Dokumen yang harus dipersiapkan untuk melakukan pendaftaran BPJS Kesehatan.

1. Membawa Fotokopi KTP. Jika Anda sudah memiliki KTP eletronik atau e-KTP maka sebaiknya Anda menggunakan e-KTP pada saat proses pendaftaran BPJS dilakukan.

2. Membawa fotokopi kartu keluarga atau KK terbaru, yang masih berlaku.

3. Membawa fotokopi buka nikah khus bagi Anda yang sudah menikah.

4. Apabila Anda sudah menikah dan sudah memiliki anak, maka Anda diwajibkan untuk melapmpirkan surat keterangan lahir yang menjadi tanggungan.

5. Khusus bagi Anda warna negara asing (WNA) wajib melampirkan KITAS atau KITAP pada saat melakukan pendaftaran BPJS Kesehatan.

Syarat dan Ketentuan BPJS Kesehatan Terbaru

Berikut adalah persyaratan dan ketentuan yang harus dilakukan pada saat mendaftar BPJS kesehatan.

1. Pada saat melakukan proses pendafataran, Anda harus memiliki usia yang cukup secara hukum sehingga dapat melaksanakan semua kewajibat hukup yang bersifat mengikat untuk seiap kewajiban apapun yang harus dilakuka ketika Anda sudah terdaftar sebagai pengguna layanan BPJS kesehatan.
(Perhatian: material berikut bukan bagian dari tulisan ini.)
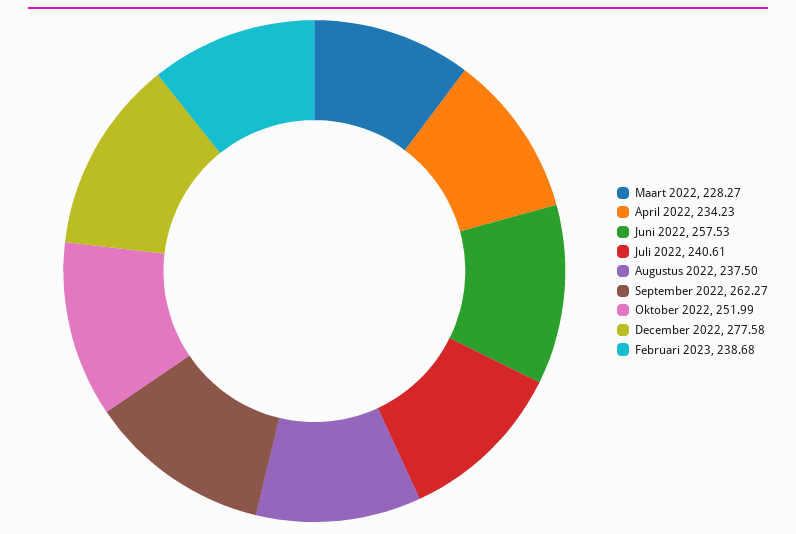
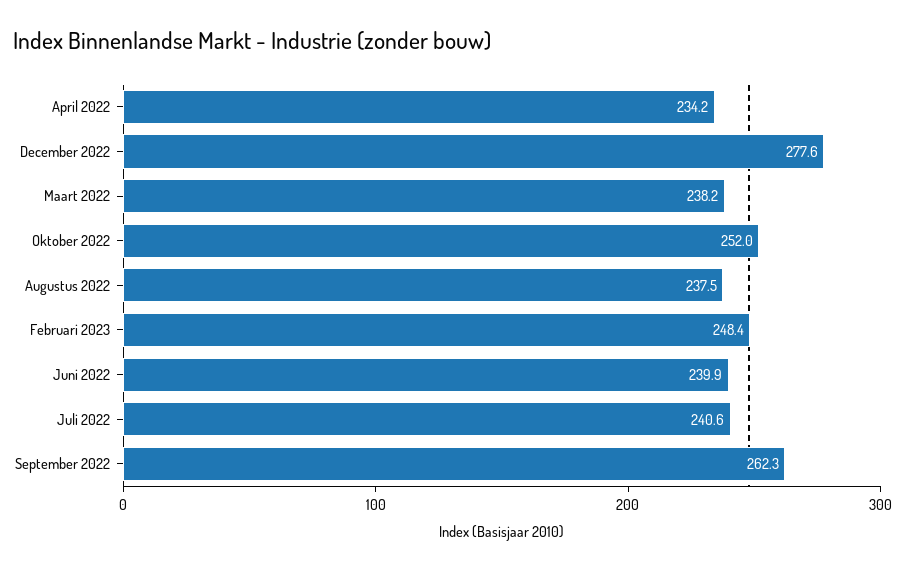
Maart 2022: 228.27 -> 238.2
Juni 2022: 257.53 -> 239.9
Februari 2023: 238.68 -> 248.4

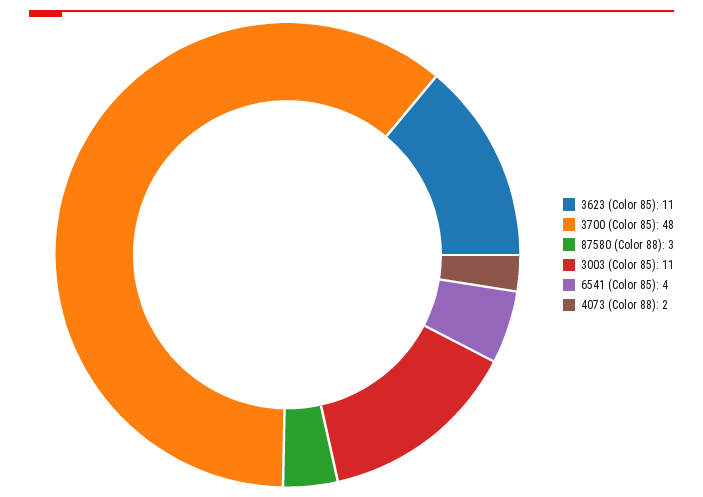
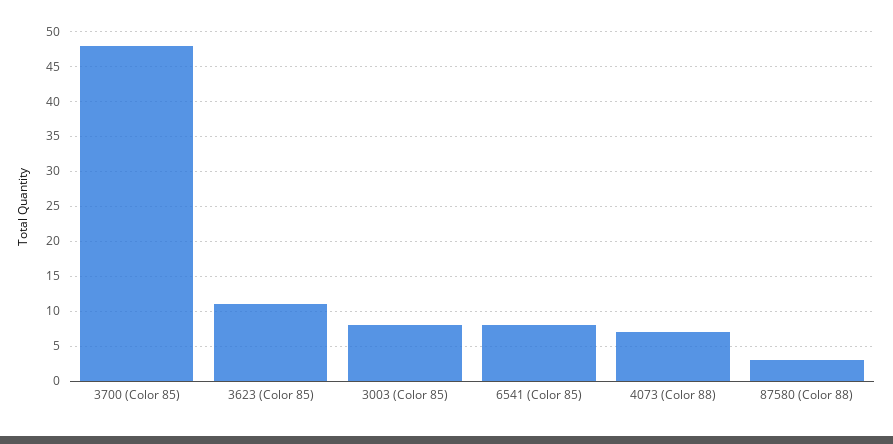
3003 (Color 85): 11 -> 8
6541 (Color 85): 4 -> 8
4073 (Color 88): 2 -> 7

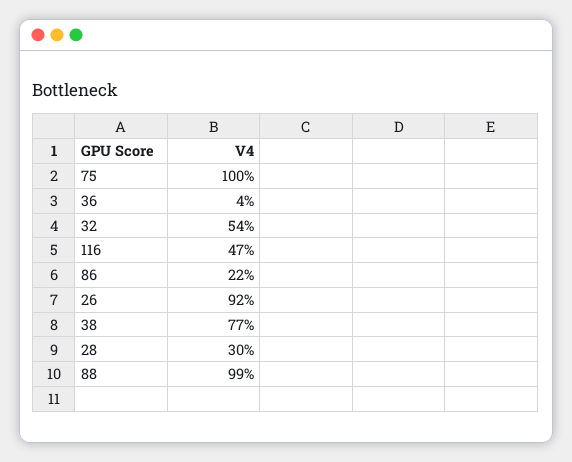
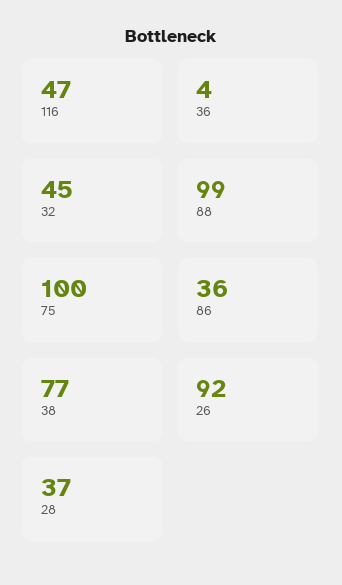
32: 54 -> 45
86: 22 -> 36
28: 30 -> 37

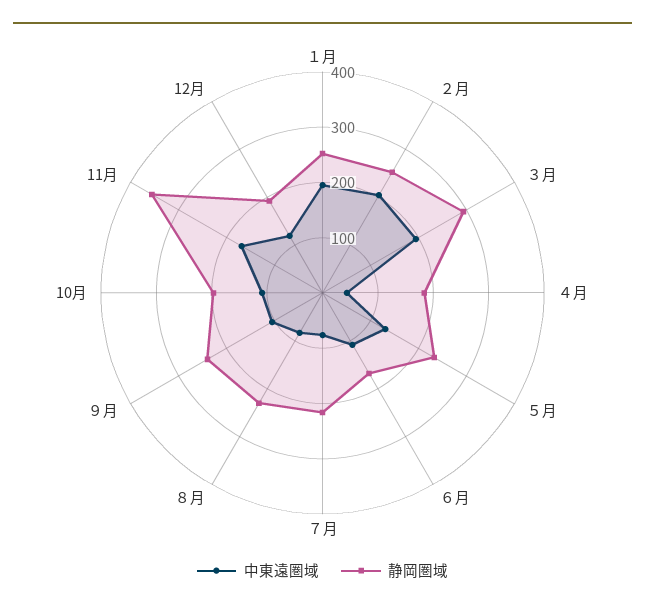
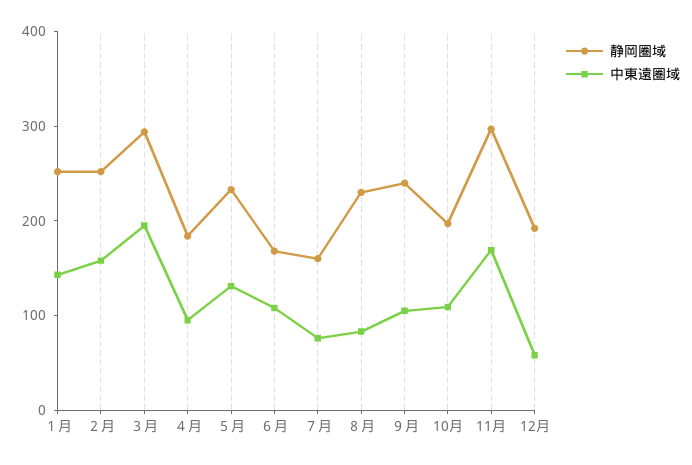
中東遠圏域, １月: 200 -> 140
中東遠圏域, ２月: 200 -> 160
中東遠圏域, ４月: 40 -> 100
静岡圏域, ７月: 220 -> 160
静岡圏域, 11月: 360 -> 300
中東遠圏域, 12月: 120 -> 60

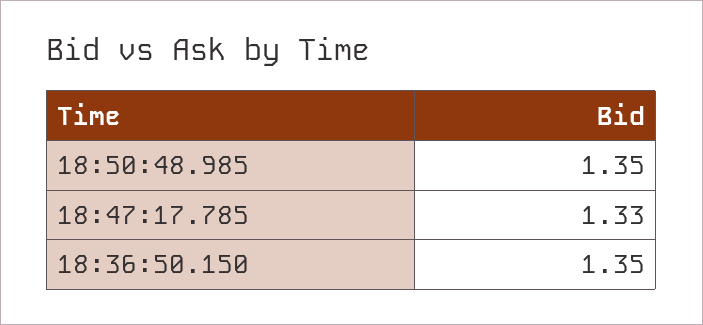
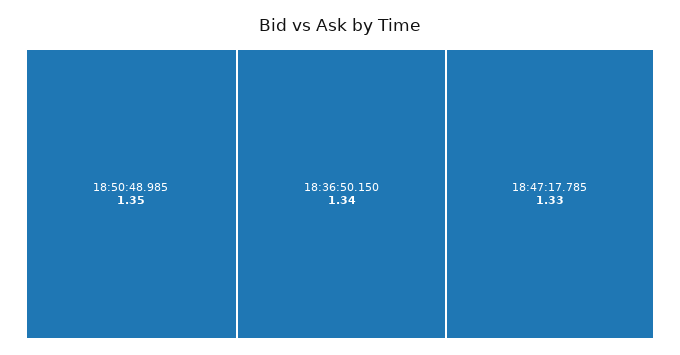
18:36:50.150: 1.35 -> 1.34

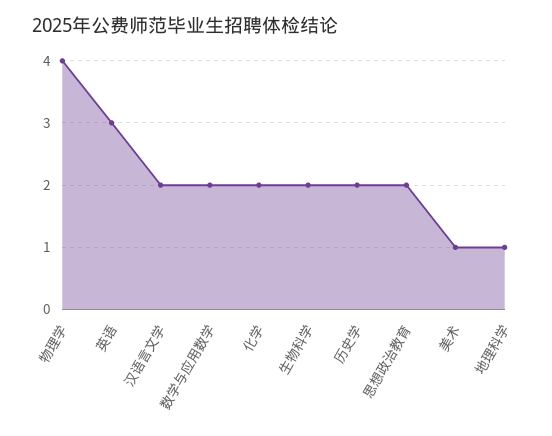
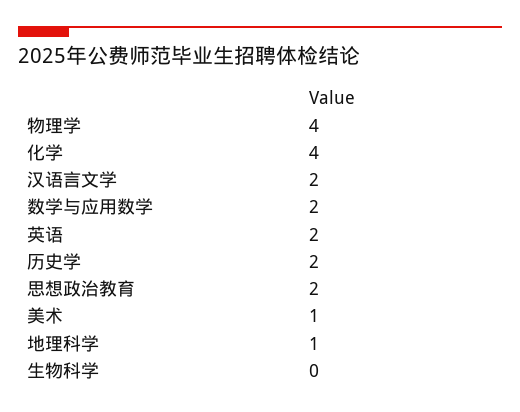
英语: 3 -> 2
化学: 2 -> 4
生物科学: 2 -> 0

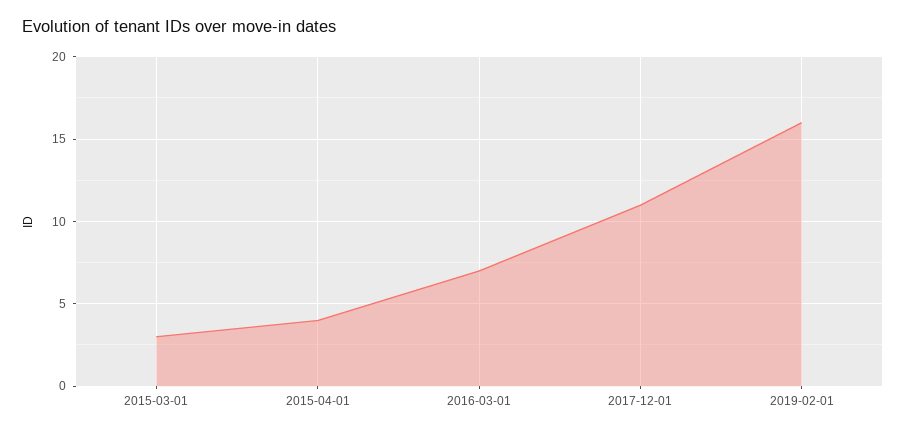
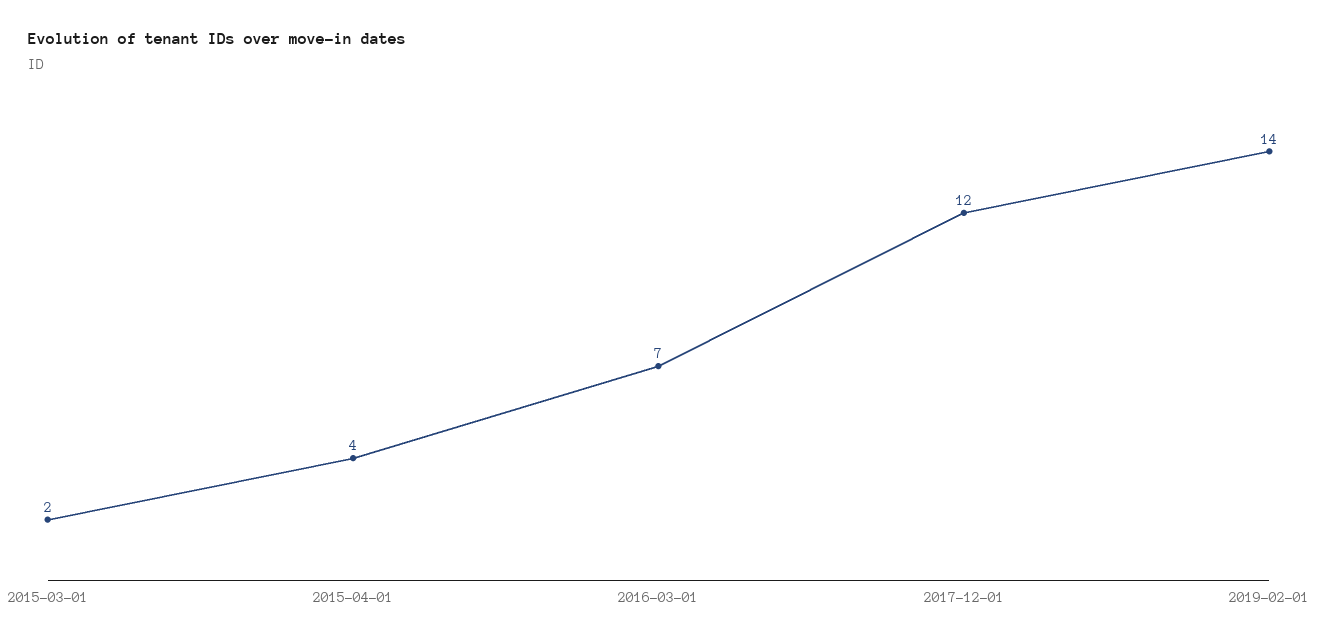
2015-03-01: 3 -> 2
2017-12-01: 11 -> 12
2019-02-01: 16 -> 14

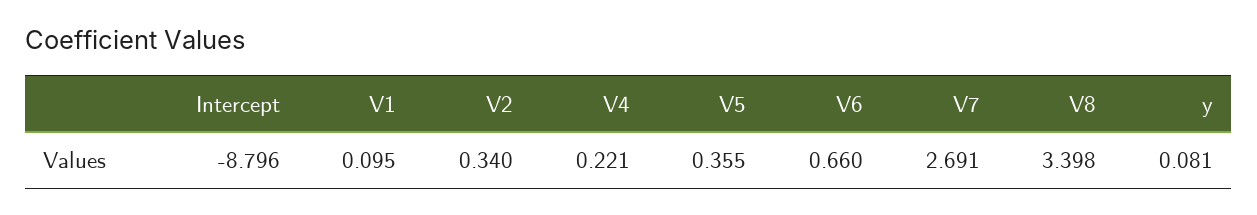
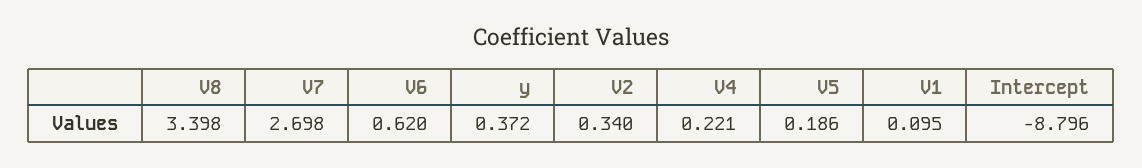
V5: 0.355 -> 0.186
V6: 0.66 -> 0.62
V7: 2.691 -> 2.698
y: 0.081 -> 0.372

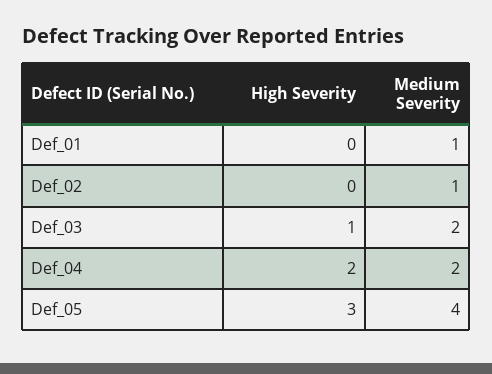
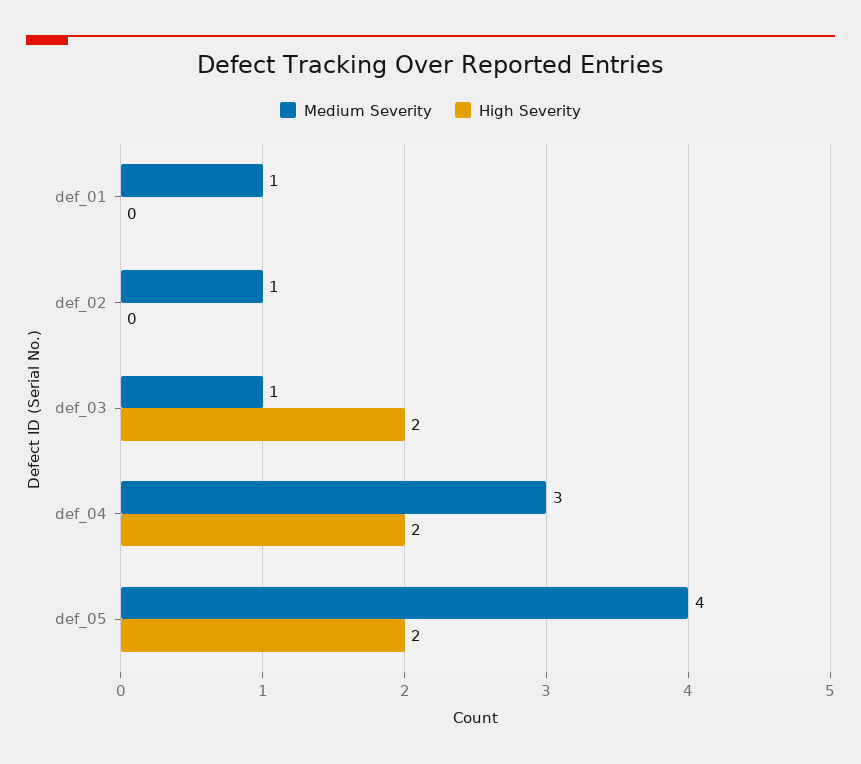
High Severity, Def_03: 1 -> 2
Medium Severity, Def_03: 2 -> 1
Medium Severity, Def_04: 2 -> 3
High Severity, Def_05: 3 -> 2

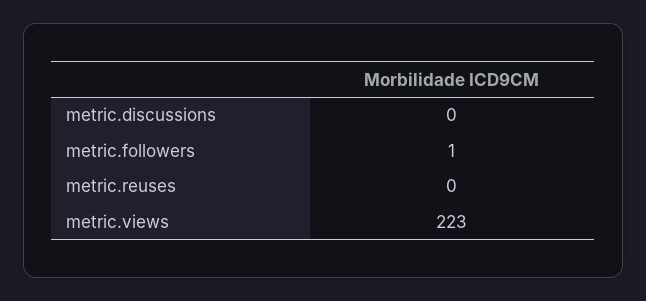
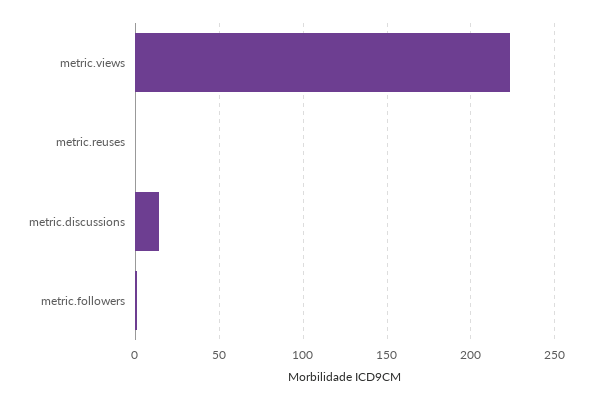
metric.discussions: 0 -> 15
2. Mengisi formulir yag tersedia dengan memberikan data yang bisa dipertanggungjawabkan.

3. Memastikan jika seluruh anggota keluarga telah menjadi peserta BPJS Kesehatan.

4. Membayar iuran setiap bulannya. Paling lambat pembayaran dilakukan tanggal sepuluh setiap bulannya.

5. Melaporakan perubahan jika terjadi perubahan data peserta BPJS kesehatan dan anggota keluarganya seperti perubahan fasilitas kesehatan, susunan anggota keluarga atau jumlah peserta, dan anggota keluarga tambahan.

6. Menjaga kartu anggota peserta BPJS Kesehatan agar tidak mengalami kerusakan, hilang atau jatuh ke tangan orang yang tidak berhak.

7. Segera melaporkan apabila terjadi kehilangan atau kerusakan identitas peserta BPJS Kesehatan yang diterbitkan oleh BPJS Kesehatan kepada BPJS Kesehatan.

8. Membayaran iuran pertama paling cepat empat belas hari dan paling lambat tiga puluh hari setelah disetujui oleh BPJS Kesehatan sebagai peserta BPJS Kesehatan yang berhak untuk mendapatkan hak serta manfaat dari jaminan kesehatan.

9. Menyetujui untuk mengulang proses pendaftaran jika;
  • Belum melakukan iuran pertama sampai dengan tiga puluh hari sejak diterima sebagai peserta BPJS Kesehatan oleh BPJS Kesehatan.
  • Terjadi perubahan data setelah empat belas hari diterima sebagai sebagai peserta BPJS Kesehatan dan belum membayaran iuran pertama.
  • Menyetujui untuk melakukan pencetakan e-id sebagai identitas peserta BPJS Kesehatan.
  • Terjadi perubahaan susunan anggota keluarga. Perubahan data susunan anggoa keluarga dapat dilakukan melalui kantor cabang BPJS Kesehatan terdekat. 
Menjadi peserta BPJS Kesehatan, dan memenuhi semua persyaratan yang telah ditentukan adalah salah satu cara yang dapat Anda lakukan untuk mendukung sekaligus mengawasi setiap program yang dibuat oleh pemerintah untuk memperbaiki kualitas hidup masyarakat Indonesia. Semoga ulasan diatas bermanfaat.